"Driving the transition is a focus on performance per dollar, which for a hyperscale cloud provider is arguably the only metric that really matters. Speaking during a fireside chat moderated by CNBC on Wednesday, Microsoft CTO Kevin Scott said that up to this point, Nvidia has offered the best price-performance, but he's willing to entertain anything in order to meet demand."
"Going forward, Scott suggested Microsoft hopes to use its homegrown chips for the majority of its datacenter workloads. When asked, "Is the longer term idea to have mainly Microsoft silicon in the data center?" Scott responded, "Yeah, absolutely." Later, he told CNBC, "It's about the entire system design. It's the networks and cooling, and you want to be able to have the freedom to make decisions that you need to make in order to really optimize your compute for the workload.""

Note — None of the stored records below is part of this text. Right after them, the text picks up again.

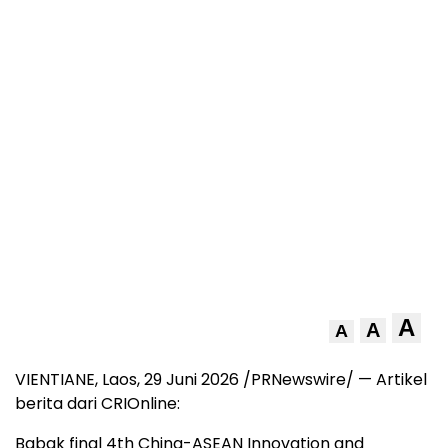
A
A
A
VIENTIANE, Laos, 29 Juni 2026 /PRNewswire/ — Artikel
berita dari CRIOnline:
Babak final 4th China-ASEAN Innovation and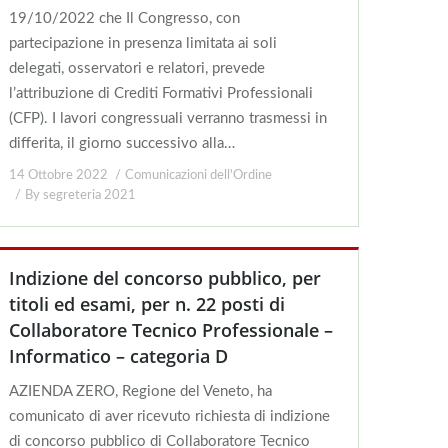
19/10/2022 che Il Congresso, con
partecipazione in presenza limitata ai soli
delegati, osservatori e relatori, prevede
l’attribuzione di Crediti Formativi Professionali
(CFP). I lavori congressuali verranno trasmessi in
differita, il giorno successivo alla…
14 Ottobre 2022
Comunicazioni dell'Ordine
By
segreteria 2021
Indizione del concorso pubblico, per
titoli ed esami, per n. 22 posti di
Collaboratore Tecnico Professionale –
Informatico – categoria D
AZIENDA ZERO, Regione del Veneto, ha
comunicato di aver ricevuto richiesta di indizione
di concorso pubblico di Collaboratore Tecnico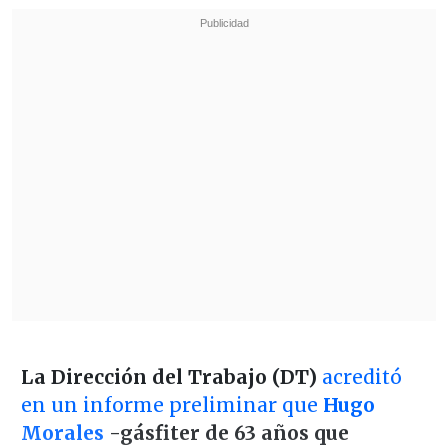
La Dirección del Trabajo (DT)
acreditó
en un informe preliminar que
Hugo
Morales
-gásfiter de 63 años que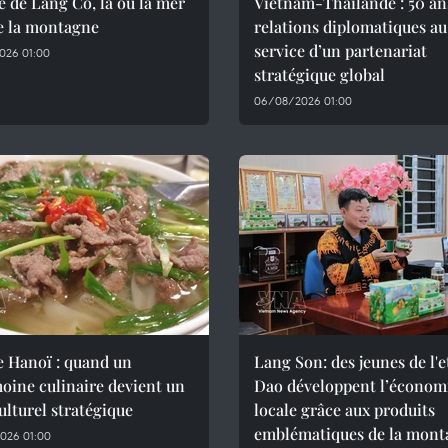
e de Lang Co, là où la mer
Vietnam-Thaïlande : 50 an
e la montagne
relations diplomatiques au
service d’un partenariat
026 01:00
stratégique global
06/08/2026 01:00
e Hanoï : quand un
Lang Son: des jeunes de l'
oine culinaire devient un
Dao développent l’économ
culturel stratégique
locale grâce aux produits
emblématiques de la mont
026 01:00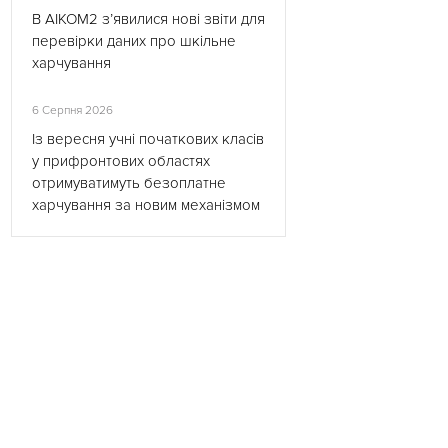
В АІКОМ2 з’явилися нові звіти для
перевірки даних про шкільне
харчування
6 Серпня 2026
Із вересня учні початкових класів
у прифронтових областях
отримуватимуть безоплатне
харчування за новим механізмом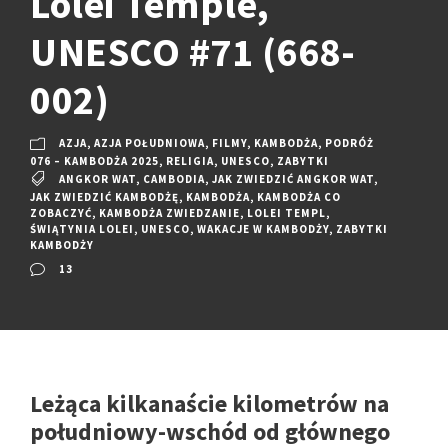
Lolei Temple,
UNESCO #71 (668-
002)
AZJA
,
AZJA POŁUDNIOWA
,
FILMY
,
KAMBODŻA
,
PODRÓŻ
076 – KAMBODŻA 2025
,
RELIGIA
,
UNESCO
,
ZABYTKI
ANGKOR WAT
,
CAMBODIA
,
JAK ZWIEDZIĆ ANGKOR WAT
,
JAK ZWIEDZIĆ KAMBODŻĘ
,
KAMBODŻA
,
KAMBODŻA CO
ZOBACZYĆ
,
KAMBODŻA ZWIEDZANIE
,
LOLEI TEMPL
,
ŚWIĄTYNIA LOLEI
,
UNESCO
,
WAKACJE W KAMBODŻY
,
ZABYTKI
KAMBODŻY
13
Leżąca kilkanaście kilometrów na
południowy-wschód od głównego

Microsoft currently purchases many GPUs from Nvidia and AMD but intends to shift the majority of its AI datacenter workloads to in-house Maia accelerators. The company revealed its first Maia 100 accelerator in late 2023 and used it to move OpenAI’s GPT-3.5 off GPUs, freeing GPU capacity. Microsoft cites performance per dollar as the driving metric and aims to optimize entire system design, including networks and cooling. The Maia 100 delivered modest specs (800 BF16 teraFLOPS, 64GB HBM2e, 1.8TB/s bandwidth) and lagged competing GPUs. A second-generation Maia accelerator is reportedly planned for next year to improve compute, memory, and interconnect performance.